The construction industry is truly enormous in the United States and abroad, and construction companies big and small are building schools, homes, offices, libraries, banks, and a whole lot more. In the United States alone, this industry has a market value of over $1 trillion, and it employs countless people. Traditional construction methods involve multiple crews assembling at the site and pooling their resources and manpower, such as steel beam assembly, pouring the concrete foundation, flooring crews, etc. But there is always room for improvement and innovation, and prefabricated offices and modular office buildings are proving a resource-efficient and practical new way to build structures. A related field is the concept of modular warehouse partitioning systems and warehouse offices, and other mobile offices. How can prefabricated office and hotel rooms make a difference in construction? And how often is this method used?
How and Why Prefabricated Offices Are Made
The idea behind modular, prefabricated offices is to build many rooms for a building separately, then move the completed products to the site and assemble them quickly and easily. Usually, this means constructing a modular room indoors in a factory, which has many benefits. For one thing, the workers are shielded from the elements, and such construction methods are generally faster and more resource-efficient than traditional ones. In fact, one Chinese modular construction company was able to build a 57-story building in just 19 days using this method. Energy consumption for building a structure is lowered, too, often around 67% less energy (including costs for later occupants).
Another major benefit of this method is sheer waste reduction. There will always be waste left over when a structure is built, but modular construction techniques conserve resources a great deal. By contrast, construction crews often have to hire junk removal services, which use their huge trucks to cart away vast amounts of waste materials from a construction site. But according to the UK-based WRAP (Waste and Resources Action Programme), modular construction methods may reduce waste by up to 90% in some cases. This is true for diverse construction materials such as cement and concrete, timber, bricks, mortar, wooden pallets, shrink wrap, cardboard, and plasterboard.

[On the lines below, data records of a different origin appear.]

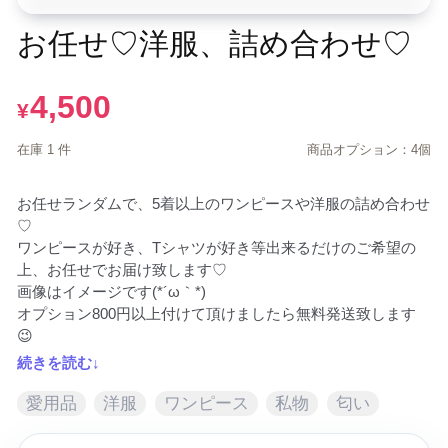
お任せ♡洋服、詰め合わせ♡
4,500
¥
在庫 1 件
商品オプション：4個
お任せランダムで、5着以上のワンピースや洋服の詰め合わせ
♡

ワンピースが好き、Tシャツが好き等出来るだけのご希望の
上、お任せでお届け致します♡

画像はイメージです(*´ω｀*)

オプション800円以上付けて頂けましたら無料発送致します
😉
続きを読む↓
愛用品
洋服
ワンピース
私物
匂い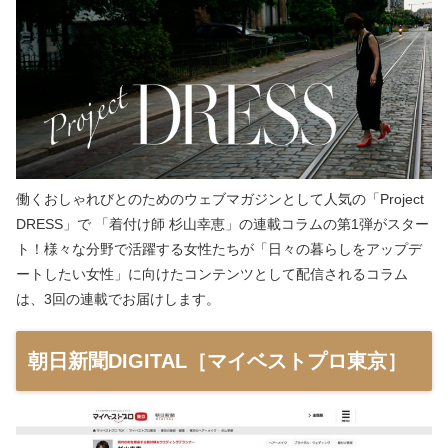
働くおしゃれびとのためのウェブマガジンとして人気の「Project
DRESS」で 「着付け師 杉山幸恵」の連載コラムの第1弾がスター
ト！様々な分野で活躍する女性たちが「日々の暮らしをアップデ
ートしたい女性」に向けたコンテンツとして配信されるコラム
は、3回の連載でお届けします。
朝日新聞DIGITAL［マイベストプロ東京］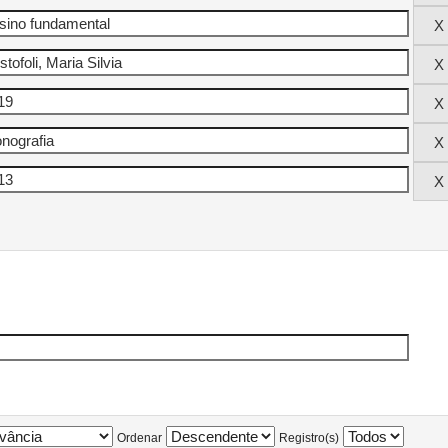
Ordenar
Registro(s)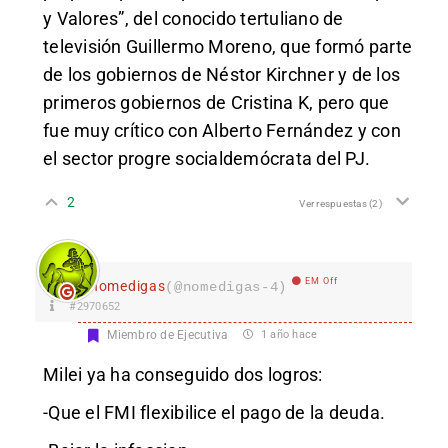
y Valores”, del conocido tertuliano de
televisión Guillermo Moreno, que formó parte
de los gobiernos de Néstor Kirchner y de los
primeros gobiernos de Cristina K, pero que
fue muy crítico con Alberto Fernández y con
el sector progre socialdemócrata del PJ.
2
Ver respuestas
(2)
EM Off
nomedigas
(@nomedigas-4)
#2970652
Miembro de Ejecutiva
1 año hace
Milei ya ha conseguido dos logros:
-Que el FMI flexibilice el pago de la deuda.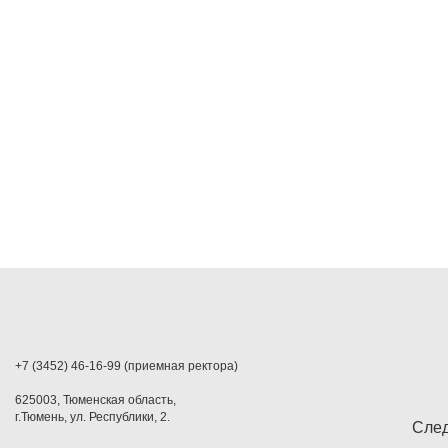
+7 (3452) 46-16-99 (приемная ректора)
625003, Тюменская область,
г.Тюмень, ул. Республики, 2.
След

When a modular office room or hotel room is built, it can be simply delivered to the construction site and set into place on the partially completed building. This process is quick and easy, since the modular room already has its electric and water utilities in place, and they simply line up with existing utilities in the building. Rooms such as bathrooms and break rooms can be put into place this way, too.
How often are companies using these prefabricated office construction methods? Quite often, according to statistics and surveys. For example, around 90% of surveyed engineers, 84% of contractors, and 76% of architects involve modular construction methods in at least some of their projects. In 2011, this construction method was especially popular for certain commercial projects, such as healthcare facilities (49% of respondents said that they used modular methods). Similarly, 42% of respondents reported using modular tech for making college buildings and dorms, and 42% use those methods to create manufacturing facilities. Often, it is skyscrapers, hotels, and apartments that are made this way, and Marriott International once pledged to modularly build 13% of its North American projects in the year 2017.

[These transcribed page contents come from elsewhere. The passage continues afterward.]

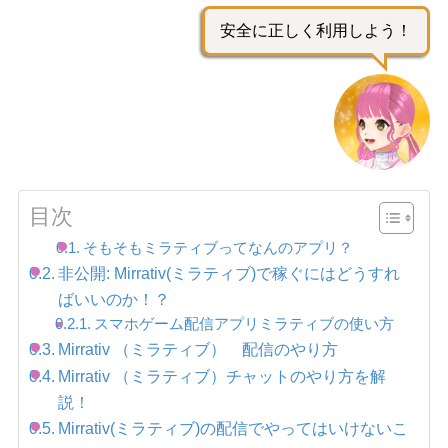
安全に正しく利用しよう！
目次
そもそもミラティブってなんのアプリ？
非公開: Mirrativ(ミラティブ)で稼ぐにはどうすれ
ばいいのか！？
スマホゲーム配信アプリミラティブの使い方
Mirrativ （ミラティブ） 配信のやり方
Mirrativ （ミラティブ）チャットのやり方を解
説！
Mirrativ(ミラティブ)の配信でやってはいけないこ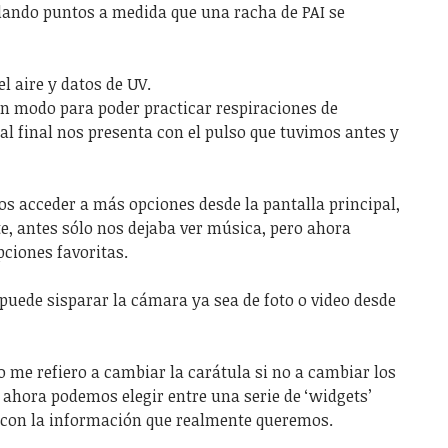
 dando puntos a medida que una racha de PAI se
l aire y datos de UV.
un modo para poder practicar respiraciones de
 al final nos presenta con el pulso que tuvimos antes y
os acceder a más opciones desde la pantalla principal,
e, antes sólo nos dejaba ver música, pero ahora
ciones favoritas.
puede sisparar la cámara ya sea de foto o video desde
o me refiero a cambiar la carátula si no a cambiar los
 ahora podemos elegir entre una serie de ‘widgets’
o con la información que realmente queremos.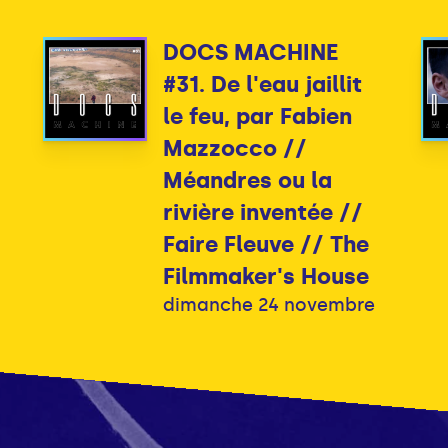
DOCS MACHINE
#31. De l'eau jaillit
le feu, par Fabien
Mazzocco //
Méandres ou la
rivière inventée //
Faire Fleuve // The
Filmmaker's House
dimanche 24 novembre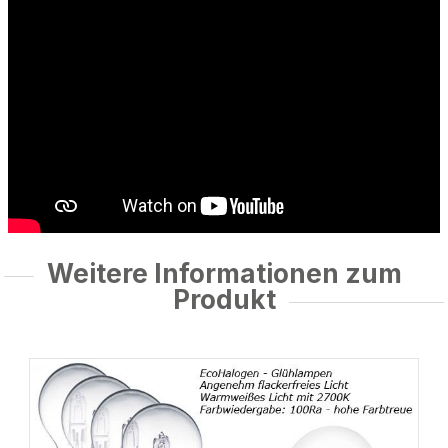
Weitere Informationen zum
Produkt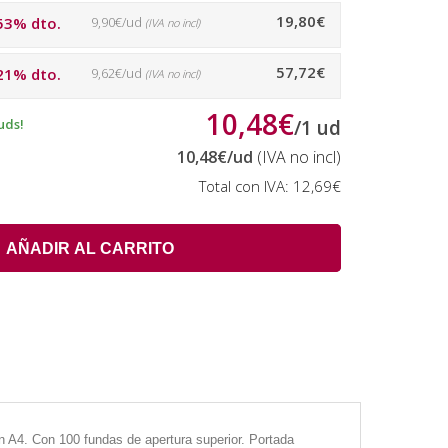
19,80€
53% dto.
9,90€/ud
(IVA no incl)
57,72€
21% dto.
9,62€/ud
(IVA no incl)
10,48€
uds!
/
1
ud
10,48€
/ud
(IVA no incl)
Total con IVA:
12,69€
AÑADIR AL CARRITO
 A4. Con 100 fundas de apertura superior. Portada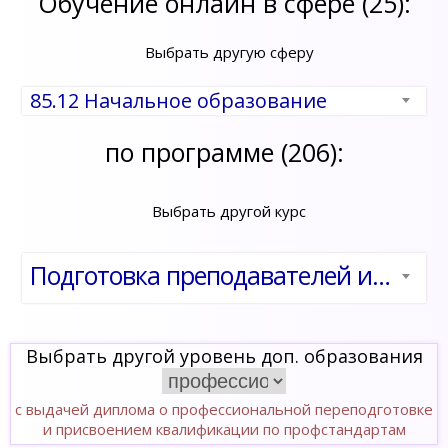
Обучение онлайн в сфере (25):
Выбрать другую сферу
85.12 Начальное образование
по программе (206):
Выбрать другой курс
Подготовка преподавателей и специалистов для работы с инвалидами и людьми с ОВЗ с применением современных технологий инклюзивной практики в образовательной организации с учетом ФГОС
Выбрать другой уровень доп. образования
с выдачей диплома о профессиональной переподготовке
и присвоением квалификации по профстандартам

Modular construction method are also greatly helpful for warehouse staff. A warehouse’s total inventory may change a great deal from time to time, and some items have particular storage needs, so the warehouse’s rooms and other hardware must be similarly flexible. How? For one thing, the manager’s office can be a modular room that is delivered pre-built to the warehouses, and placed right there on the work floor so the manager can oversee everything (a similar strategy is used by construction company managers on a construction site). In addition, warehouse crews use prefabricated walls, which come complete with doors and windows, and set them up to create rooms with little effort. Those rooms can be used for storage or as offices, and can be taken down or rearranged with ease. Large and small walls and fences can also be erected like this, to suit any storage needs in that warehouse.